TEXTO DE LECTURA:
____

Durante décadas, el libro ha sido el símbolo inequívoco de la erudición. Sostener uno representaba valores admirables, tales como estudio, responsabilidad intelectual, sed de conocimiento. Era la vía más expedita hacia la cultura, el camino para nutrir el intelecto. Sin embargo, en nuestra era digital, esta noble representación se ha vuelto más compleja y, a menudo, superficial.
La realidad es incómoda, leer requiere concentración genuina. Quien ha intentado sumergirse en las páginas de un buen libro mientras está en la playa, rodeado de distracciones o en el bullicio del transporte público, sabe que la verdadera lectura demanda condiciones propicias. Si ya resulta desafiante concentrarse en la tranquilidad de una biblioteca, qué decir de esos escenarios pintorescos que tanto proliferan en redes sociales.
Aquí surge el fenómeno de la “performance del lector”, esas fotografías cuidadosamente compuestas donde alguien posa con un libro en una piscina, en una vista paradisíaca o en una biblioteca estéticamente perfecta. La imagen sugiere profundidad intelectual, pero la brecha entre apariencia y realidad puede ser abismal. Las redes sociales han creado una sociedad del fingimiento donde es más importante parecer culto que realmente serlo.
La inteligencia artificial ha agravado esta situación. Ahora es posible extraer resúmenes de resúmenes, obtener frases célebres de libros jamás leídos y posar como intelectual sin haber invertido una sola hora en estudio real. Vivimos en una época donde abundan los “caciques” y escasean los “indios”, donde todos quieren ser maestros, pero pocos aceptan ser aprendices.
El peligro no radica en que las personas busquen proyectar una imagen cultivada, sino en la velocidad con que se asumen roles de expertos sin fundamento. En cada controversia, en cada tema de actualidad, surgen voces que reclaman autoridad instantánea, que saltan a opinar sin reposo, sin estudio, sin la humildad que requiere el verdadero conocimiento.

____

DATOS PARA ANÁLISIS:
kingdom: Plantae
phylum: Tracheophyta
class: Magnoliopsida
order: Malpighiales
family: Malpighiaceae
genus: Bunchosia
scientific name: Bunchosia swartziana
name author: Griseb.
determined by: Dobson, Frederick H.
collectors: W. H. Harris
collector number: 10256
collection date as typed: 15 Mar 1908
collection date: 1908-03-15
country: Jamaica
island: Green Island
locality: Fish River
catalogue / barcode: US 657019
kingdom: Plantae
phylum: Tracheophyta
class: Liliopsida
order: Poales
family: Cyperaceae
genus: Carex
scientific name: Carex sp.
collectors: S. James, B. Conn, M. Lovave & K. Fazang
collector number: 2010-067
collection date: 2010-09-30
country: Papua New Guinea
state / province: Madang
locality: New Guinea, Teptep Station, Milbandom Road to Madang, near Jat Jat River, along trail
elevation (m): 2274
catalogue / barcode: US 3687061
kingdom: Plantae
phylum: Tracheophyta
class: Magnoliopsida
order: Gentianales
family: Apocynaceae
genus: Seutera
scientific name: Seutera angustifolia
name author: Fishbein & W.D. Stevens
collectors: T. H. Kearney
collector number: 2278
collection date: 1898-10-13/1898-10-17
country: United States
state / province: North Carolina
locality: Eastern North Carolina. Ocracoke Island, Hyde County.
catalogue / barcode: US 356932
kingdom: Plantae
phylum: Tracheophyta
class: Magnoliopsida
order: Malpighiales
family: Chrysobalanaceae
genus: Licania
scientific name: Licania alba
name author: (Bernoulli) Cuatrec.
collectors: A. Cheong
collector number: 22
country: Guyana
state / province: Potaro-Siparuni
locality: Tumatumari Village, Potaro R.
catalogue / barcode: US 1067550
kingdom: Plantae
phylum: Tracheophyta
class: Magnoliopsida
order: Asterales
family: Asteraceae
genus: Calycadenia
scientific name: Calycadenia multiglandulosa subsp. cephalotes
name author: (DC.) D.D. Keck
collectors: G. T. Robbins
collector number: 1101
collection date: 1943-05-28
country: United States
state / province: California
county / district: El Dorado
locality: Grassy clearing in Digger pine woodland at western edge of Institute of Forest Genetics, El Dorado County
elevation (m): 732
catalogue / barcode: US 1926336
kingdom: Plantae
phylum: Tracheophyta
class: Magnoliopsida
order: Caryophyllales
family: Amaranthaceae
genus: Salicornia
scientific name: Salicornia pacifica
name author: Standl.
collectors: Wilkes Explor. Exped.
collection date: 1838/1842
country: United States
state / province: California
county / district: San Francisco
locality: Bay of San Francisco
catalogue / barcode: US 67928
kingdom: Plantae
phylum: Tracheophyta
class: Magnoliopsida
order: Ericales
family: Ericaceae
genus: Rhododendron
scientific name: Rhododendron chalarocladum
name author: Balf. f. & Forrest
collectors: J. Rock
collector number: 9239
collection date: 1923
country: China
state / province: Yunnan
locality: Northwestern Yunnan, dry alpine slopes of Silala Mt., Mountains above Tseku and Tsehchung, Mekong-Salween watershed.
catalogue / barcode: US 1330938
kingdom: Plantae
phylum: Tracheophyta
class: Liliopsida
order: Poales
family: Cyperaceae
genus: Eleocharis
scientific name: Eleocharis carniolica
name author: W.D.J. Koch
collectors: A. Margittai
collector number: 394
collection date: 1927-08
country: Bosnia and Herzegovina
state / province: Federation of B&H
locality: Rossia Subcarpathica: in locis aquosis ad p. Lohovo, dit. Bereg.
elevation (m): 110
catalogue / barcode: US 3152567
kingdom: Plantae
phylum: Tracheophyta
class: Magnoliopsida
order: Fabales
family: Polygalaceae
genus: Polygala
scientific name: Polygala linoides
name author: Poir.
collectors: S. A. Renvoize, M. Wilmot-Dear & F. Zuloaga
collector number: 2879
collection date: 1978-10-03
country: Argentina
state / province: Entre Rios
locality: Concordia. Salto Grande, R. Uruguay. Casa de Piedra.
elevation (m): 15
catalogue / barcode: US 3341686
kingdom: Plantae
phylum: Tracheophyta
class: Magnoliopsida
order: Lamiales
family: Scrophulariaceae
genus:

____

ACCIÓN REQUERIDA A:
Transcribe del texto sobre la lectura el fragmento que comienza con las palabras que contienen "Durante décadas, el" y termina con "en redes sociales.".
ACCIÓN REQUERIDA B:
Según el texto sobre la lectura, ¿por qué la inteligencia artificial ha agravado la situación? Responde en una a tres oraciones.

RESULTADO DE LA TAREA A:
Durante décadas, el libro ha sido el símbolo inequívoco de la erudición. Sostener uno representaba valores admirables, tales como estudio, responsabilidad intelectual, sed de conocimiento. Era la vía más expedita hacia la cultura, el camino para nutrir el intelecto. Sin embargo, en nuestra era digital, esta noble representación se ha vuelto más compleja y, a menudo, superficial.
La realidad es incómoda, leer requiere concentración genuina. Quien ha intentado sumergirse en las páginas de un buen libro mientras está en la playa, rodeado de distracciones o en el bullicio del transporte público, sabe que la verdadera lectura demanda condiciones propicias. Si ya resulta desafiante concentrarse en la tranquilidad de una biblioteca, qué decir de esos escenarios pintorescos que tanto proliferan en redes sociales.

RESULTADO DE LA TAREA B:
Porque ahora es posible extraer resúmenes de resúmenes y obtener frases célebres de libros jamás leídos. Así, uno puede posar como intelectual sin haber invertido una sola hora en estudio real.